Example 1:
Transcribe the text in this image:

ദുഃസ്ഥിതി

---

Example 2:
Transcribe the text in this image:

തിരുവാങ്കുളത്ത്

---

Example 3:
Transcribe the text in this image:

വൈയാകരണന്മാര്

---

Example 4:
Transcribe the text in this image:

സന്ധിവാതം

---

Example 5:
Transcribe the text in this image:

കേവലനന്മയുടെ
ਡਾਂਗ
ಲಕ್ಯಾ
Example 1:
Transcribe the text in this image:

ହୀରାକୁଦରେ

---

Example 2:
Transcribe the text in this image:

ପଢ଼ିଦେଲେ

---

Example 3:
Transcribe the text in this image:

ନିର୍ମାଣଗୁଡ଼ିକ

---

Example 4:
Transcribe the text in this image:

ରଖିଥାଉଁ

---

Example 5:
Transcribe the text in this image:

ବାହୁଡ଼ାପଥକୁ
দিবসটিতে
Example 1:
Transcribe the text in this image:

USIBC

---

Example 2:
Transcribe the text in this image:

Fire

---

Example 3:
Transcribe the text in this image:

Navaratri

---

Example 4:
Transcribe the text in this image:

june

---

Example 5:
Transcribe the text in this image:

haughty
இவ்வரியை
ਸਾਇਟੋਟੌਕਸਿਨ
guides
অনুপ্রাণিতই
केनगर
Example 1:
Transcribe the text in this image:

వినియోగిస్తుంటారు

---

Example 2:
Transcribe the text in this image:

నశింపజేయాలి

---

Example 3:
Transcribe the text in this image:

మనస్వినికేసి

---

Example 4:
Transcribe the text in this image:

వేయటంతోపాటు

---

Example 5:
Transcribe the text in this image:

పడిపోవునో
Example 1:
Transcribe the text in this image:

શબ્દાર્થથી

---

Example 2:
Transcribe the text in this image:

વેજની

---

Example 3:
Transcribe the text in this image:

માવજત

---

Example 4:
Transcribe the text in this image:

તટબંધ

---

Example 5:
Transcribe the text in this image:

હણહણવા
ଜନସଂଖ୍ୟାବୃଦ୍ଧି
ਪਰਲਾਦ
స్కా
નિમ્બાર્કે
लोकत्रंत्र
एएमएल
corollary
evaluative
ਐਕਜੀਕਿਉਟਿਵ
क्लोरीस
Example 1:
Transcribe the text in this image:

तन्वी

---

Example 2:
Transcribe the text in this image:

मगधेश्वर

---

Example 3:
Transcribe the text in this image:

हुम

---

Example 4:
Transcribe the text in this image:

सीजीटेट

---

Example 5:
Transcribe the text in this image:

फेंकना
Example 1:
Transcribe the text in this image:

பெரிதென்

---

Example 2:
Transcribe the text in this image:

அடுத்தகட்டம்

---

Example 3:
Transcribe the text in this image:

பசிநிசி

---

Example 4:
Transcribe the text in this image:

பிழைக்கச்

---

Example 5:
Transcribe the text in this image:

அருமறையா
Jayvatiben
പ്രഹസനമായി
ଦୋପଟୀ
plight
---------------
◆ Work instruction: The material is to be written out once more, exactly and in full.

◆ Expected answer:
Example 1:
Transcribe the text in this image:

ദുഃസ്ഥിതി

---

Example 2:
Transcribe the text in this image:

തിരുവാങ്കുളത്ത്

---

Example 3:
Transcribe the text in this image:

വൈയാകരണന്മാര്

---

Example 4:
Transcribe the text in this image:

സന്ധിവാതം

---

Example 5:
Transcribe the text in this image:

കേവലനന്മയുടെ
ਡਾਂਗ
ಲಕ್ಯಾ
Example 1:
Transcribe the text in this image:

ହୀରାକୁଦରେ

---

Example 2:
Transcribe the text in this image:

ପଢ଼ିଦେଲେ

---

Example 3:
Transcribe the text in this image:

ନିର୍ମାଣଗୁଡ଼ିକ

---

Example 4:
Transcribe the text in this image:

ରଖିଥାଉଁ

---

Example 5:
Transcribe the text in this image:

ବାହୁଡ଼ାପଥକୁ
দিবসটিতে
Example 1:
Transcribe the text in this image:

USIBC

---

Example 2:
Transcribe the text in this image:

Fire

---

Example 3:
Transcribe the text in this image:

Navaratri

---

Example 4:
Transcribe the text in this image:

june

---

Example 5:
Transcribe the text in this image:

haughty
இவ்வரியை
ਸਾਇਟੋਟੌਕਸਿਨ
guides
অনুপ্রাণিতই
केनगर
Example 1:
Transcribe the text in this image:

వినియోగిస్తుంటారు

---

Example 2:
Transcribe the text in this image:

నశింపజేయాలి

---

Example 3:
Transcribe the text in this image:

మనస్వినికేసి

---

Example 4:
Transcribe the text in this image:

వేయటంతోపాటు

---

Example 5:
Transcribe the text in this image:

పడిపోవునో
Example 1:
Transcribe the text in this image:

શબ્દાર્થથી

---

Example 2:
Transcribe the text in this image:

વેજની

---

Example 3:
Transcribe the text in this image:

માવજત

---

Example 4:
Transcribe the text in this image:

તટબંધ

---

Example 5:
Transcribe the text in this image:

હણહણવા
ଜନସଂଖ୍ୟାବୃଦ୍ଧି
ਪਰਲਾਦ
స్కా
નિમ્બાર્કે
लोकत्रंत्र
एएमएल
corollary
evaluative
ਐਕਜੀਕਿਉਟਿਵ
क्लोरीस
Example 1:
Transcribe the text in this image:

तन्वी

---

Example 2:
Transcribe the text in this image:

मगधेश्वर

---

Example 3:
Transcribe the text in this image:

हुम

---

Example 4:
Transcribe the text in this image:

सीजीटेट

---

Example 5:
Transcribe the text in this image:

फेंकना
Example 1:
Transcribe the text in this image:

பெரிதென்

---

Example 2:
Transcribe the text in this image:

அடுத்தகட்டம்

---

Example 3:
Transcribe the text in this image:

பசிநிசி

---

Example 4:
Transcribe the text in this image:

பிழைக்கச்

---

Example 5:
Transcribe the text in this image:

அருமறையா
Jayvatiben
പ്രഹസനമായി
ଦୋପଟୀ
plight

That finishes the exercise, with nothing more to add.